**Exercise data:**
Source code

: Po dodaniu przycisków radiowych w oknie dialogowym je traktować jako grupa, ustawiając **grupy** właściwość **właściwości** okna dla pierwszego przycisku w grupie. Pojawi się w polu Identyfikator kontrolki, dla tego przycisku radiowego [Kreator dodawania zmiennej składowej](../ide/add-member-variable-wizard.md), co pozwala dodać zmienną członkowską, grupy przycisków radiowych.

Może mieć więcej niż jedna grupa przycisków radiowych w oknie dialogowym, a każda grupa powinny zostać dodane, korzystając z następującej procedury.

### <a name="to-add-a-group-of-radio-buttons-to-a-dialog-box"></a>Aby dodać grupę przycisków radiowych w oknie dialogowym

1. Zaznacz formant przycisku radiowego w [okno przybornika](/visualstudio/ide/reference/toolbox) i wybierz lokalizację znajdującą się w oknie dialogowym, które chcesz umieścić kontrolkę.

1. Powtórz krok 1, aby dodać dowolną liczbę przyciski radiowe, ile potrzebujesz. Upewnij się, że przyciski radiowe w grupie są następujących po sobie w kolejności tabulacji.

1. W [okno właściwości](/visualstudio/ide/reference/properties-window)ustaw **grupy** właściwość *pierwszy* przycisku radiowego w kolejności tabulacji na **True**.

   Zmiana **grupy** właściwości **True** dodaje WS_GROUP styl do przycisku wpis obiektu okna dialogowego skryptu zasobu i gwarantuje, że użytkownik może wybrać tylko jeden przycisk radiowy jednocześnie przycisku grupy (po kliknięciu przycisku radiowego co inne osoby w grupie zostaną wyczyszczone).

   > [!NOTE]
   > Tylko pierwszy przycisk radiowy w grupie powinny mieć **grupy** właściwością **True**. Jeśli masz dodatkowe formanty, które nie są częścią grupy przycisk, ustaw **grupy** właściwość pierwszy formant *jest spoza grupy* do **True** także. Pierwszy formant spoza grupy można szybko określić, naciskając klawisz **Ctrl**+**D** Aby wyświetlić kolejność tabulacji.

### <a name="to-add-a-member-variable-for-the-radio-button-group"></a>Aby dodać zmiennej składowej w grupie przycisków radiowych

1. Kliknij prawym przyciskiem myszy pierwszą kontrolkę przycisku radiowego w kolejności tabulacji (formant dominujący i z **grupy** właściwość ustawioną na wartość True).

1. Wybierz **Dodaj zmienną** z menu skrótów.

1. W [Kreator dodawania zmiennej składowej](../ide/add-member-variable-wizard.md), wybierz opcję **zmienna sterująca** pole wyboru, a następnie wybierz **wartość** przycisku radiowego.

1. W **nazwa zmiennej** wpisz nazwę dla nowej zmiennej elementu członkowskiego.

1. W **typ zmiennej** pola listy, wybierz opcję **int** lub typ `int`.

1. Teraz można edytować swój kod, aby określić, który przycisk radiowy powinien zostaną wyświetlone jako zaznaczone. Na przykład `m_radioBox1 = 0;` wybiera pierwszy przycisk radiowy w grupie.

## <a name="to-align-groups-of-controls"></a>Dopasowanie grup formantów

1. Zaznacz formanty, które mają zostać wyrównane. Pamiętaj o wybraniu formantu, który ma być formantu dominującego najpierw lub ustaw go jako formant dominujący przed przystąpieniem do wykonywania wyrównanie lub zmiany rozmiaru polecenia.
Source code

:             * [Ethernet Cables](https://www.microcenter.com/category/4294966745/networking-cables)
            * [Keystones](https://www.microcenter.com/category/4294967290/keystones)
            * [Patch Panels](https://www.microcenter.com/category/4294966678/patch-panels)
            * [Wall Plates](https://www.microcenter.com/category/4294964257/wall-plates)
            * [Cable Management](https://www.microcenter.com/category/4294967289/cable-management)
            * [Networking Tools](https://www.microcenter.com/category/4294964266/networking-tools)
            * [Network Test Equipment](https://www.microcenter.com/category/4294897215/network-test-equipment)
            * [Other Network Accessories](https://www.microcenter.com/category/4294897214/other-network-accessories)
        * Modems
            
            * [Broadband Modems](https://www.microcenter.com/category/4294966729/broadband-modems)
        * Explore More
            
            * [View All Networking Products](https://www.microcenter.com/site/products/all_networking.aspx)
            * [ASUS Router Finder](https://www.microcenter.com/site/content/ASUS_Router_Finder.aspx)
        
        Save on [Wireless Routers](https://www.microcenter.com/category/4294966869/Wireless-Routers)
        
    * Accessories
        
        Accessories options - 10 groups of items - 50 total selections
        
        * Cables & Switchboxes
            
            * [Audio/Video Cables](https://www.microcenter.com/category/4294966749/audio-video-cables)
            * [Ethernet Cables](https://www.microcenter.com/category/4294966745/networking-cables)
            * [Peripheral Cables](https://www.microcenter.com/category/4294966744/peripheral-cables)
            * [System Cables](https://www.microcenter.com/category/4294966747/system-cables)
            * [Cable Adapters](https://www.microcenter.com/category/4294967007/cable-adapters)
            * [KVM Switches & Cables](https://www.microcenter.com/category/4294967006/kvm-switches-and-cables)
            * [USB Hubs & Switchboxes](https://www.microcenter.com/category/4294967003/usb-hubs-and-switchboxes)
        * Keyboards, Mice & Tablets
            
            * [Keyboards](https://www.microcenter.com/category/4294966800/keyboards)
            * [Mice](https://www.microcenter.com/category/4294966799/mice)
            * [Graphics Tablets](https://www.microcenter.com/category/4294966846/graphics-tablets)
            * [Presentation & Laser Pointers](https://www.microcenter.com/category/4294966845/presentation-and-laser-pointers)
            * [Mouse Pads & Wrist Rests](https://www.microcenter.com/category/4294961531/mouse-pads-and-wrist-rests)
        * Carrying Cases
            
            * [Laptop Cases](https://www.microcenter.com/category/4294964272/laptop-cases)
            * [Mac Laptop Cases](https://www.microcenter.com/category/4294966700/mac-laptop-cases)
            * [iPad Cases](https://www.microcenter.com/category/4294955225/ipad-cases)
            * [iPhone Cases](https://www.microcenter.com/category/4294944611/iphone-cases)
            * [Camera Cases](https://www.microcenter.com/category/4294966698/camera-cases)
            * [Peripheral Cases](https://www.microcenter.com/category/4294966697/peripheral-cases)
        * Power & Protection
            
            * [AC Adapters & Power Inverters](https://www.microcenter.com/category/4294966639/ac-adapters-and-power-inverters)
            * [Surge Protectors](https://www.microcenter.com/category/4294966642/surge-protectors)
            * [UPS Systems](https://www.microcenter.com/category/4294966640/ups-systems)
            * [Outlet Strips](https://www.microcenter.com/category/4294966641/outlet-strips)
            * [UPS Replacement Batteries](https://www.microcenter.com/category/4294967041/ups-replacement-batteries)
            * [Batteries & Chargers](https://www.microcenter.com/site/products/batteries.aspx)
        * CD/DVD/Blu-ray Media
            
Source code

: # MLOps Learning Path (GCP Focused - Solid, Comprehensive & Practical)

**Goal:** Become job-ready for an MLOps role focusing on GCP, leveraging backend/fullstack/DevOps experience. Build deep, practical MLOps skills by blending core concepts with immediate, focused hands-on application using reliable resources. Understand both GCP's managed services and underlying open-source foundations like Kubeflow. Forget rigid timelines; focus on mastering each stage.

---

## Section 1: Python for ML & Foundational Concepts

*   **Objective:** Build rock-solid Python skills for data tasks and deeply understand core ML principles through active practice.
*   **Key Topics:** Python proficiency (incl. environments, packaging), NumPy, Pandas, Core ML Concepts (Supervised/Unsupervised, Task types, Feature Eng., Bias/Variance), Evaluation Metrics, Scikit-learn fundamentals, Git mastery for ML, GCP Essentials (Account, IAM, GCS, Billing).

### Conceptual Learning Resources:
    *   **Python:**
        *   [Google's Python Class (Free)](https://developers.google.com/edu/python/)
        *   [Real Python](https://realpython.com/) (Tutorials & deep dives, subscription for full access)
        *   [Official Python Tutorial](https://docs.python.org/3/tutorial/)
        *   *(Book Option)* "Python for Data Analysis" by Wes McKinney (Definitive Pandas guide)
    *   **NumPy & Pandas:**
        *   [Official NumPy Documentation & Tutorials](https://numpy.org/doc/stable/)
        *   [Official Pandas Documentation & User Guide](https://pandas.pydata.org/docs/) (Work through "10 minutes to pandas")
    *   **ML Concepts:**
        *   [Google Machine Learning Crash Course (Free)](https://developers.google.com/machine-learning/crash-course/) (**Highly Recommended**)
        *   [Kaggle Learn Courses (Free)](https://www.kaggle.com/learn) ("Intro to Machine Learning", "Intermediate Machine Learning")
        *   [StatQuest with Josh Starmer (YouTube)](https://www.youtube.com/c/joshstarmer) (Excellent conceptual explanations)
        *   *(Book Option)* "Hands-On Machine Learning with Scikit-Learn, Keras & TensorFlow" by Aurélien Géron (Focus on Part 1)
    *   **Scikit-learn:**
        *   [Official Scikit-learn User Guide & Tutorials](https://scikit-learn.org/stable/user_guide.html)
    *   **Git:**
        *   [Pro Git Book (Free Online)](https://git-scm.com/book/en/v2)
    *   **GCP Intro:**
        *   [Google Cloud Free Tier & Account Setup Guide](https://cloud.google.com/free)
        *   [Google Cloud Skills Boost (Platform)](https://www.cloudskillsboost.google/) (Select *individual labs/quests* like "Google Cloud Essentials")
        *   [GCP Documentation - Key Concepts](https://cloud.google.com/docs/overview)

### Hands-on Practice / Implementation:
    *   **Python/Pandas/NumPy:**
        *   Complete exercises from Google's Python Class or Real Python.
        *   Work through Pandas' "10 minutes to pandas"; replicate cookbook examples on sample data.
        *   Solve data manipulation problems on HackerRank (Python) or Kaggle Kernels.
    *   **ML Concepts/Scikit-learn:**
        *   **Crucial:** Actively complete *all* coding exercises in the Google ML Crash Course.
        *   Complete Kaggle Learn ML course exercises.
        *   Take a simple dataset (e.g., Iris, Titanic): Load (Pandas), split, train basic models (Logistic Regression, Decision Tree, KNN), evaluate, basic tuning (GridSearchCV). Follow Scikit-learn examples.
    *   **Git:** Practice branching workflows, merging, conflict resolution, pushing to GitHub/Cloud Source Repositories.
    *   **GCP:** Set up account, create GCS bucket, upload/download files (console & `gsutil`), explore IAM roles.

**Task description:** Bring together all lines of the entries above in which the string "User" occurs.

**Response to the exercise:**
        *   [Official Pandas Documentation & User Guide](https://pandas.pydata.org/docs/) (Work through "10 minutes to pandas")
        *   [Official Scikit-learn User Guide & Tutorials](https://scikit-learn.org/stable/user_guide.html)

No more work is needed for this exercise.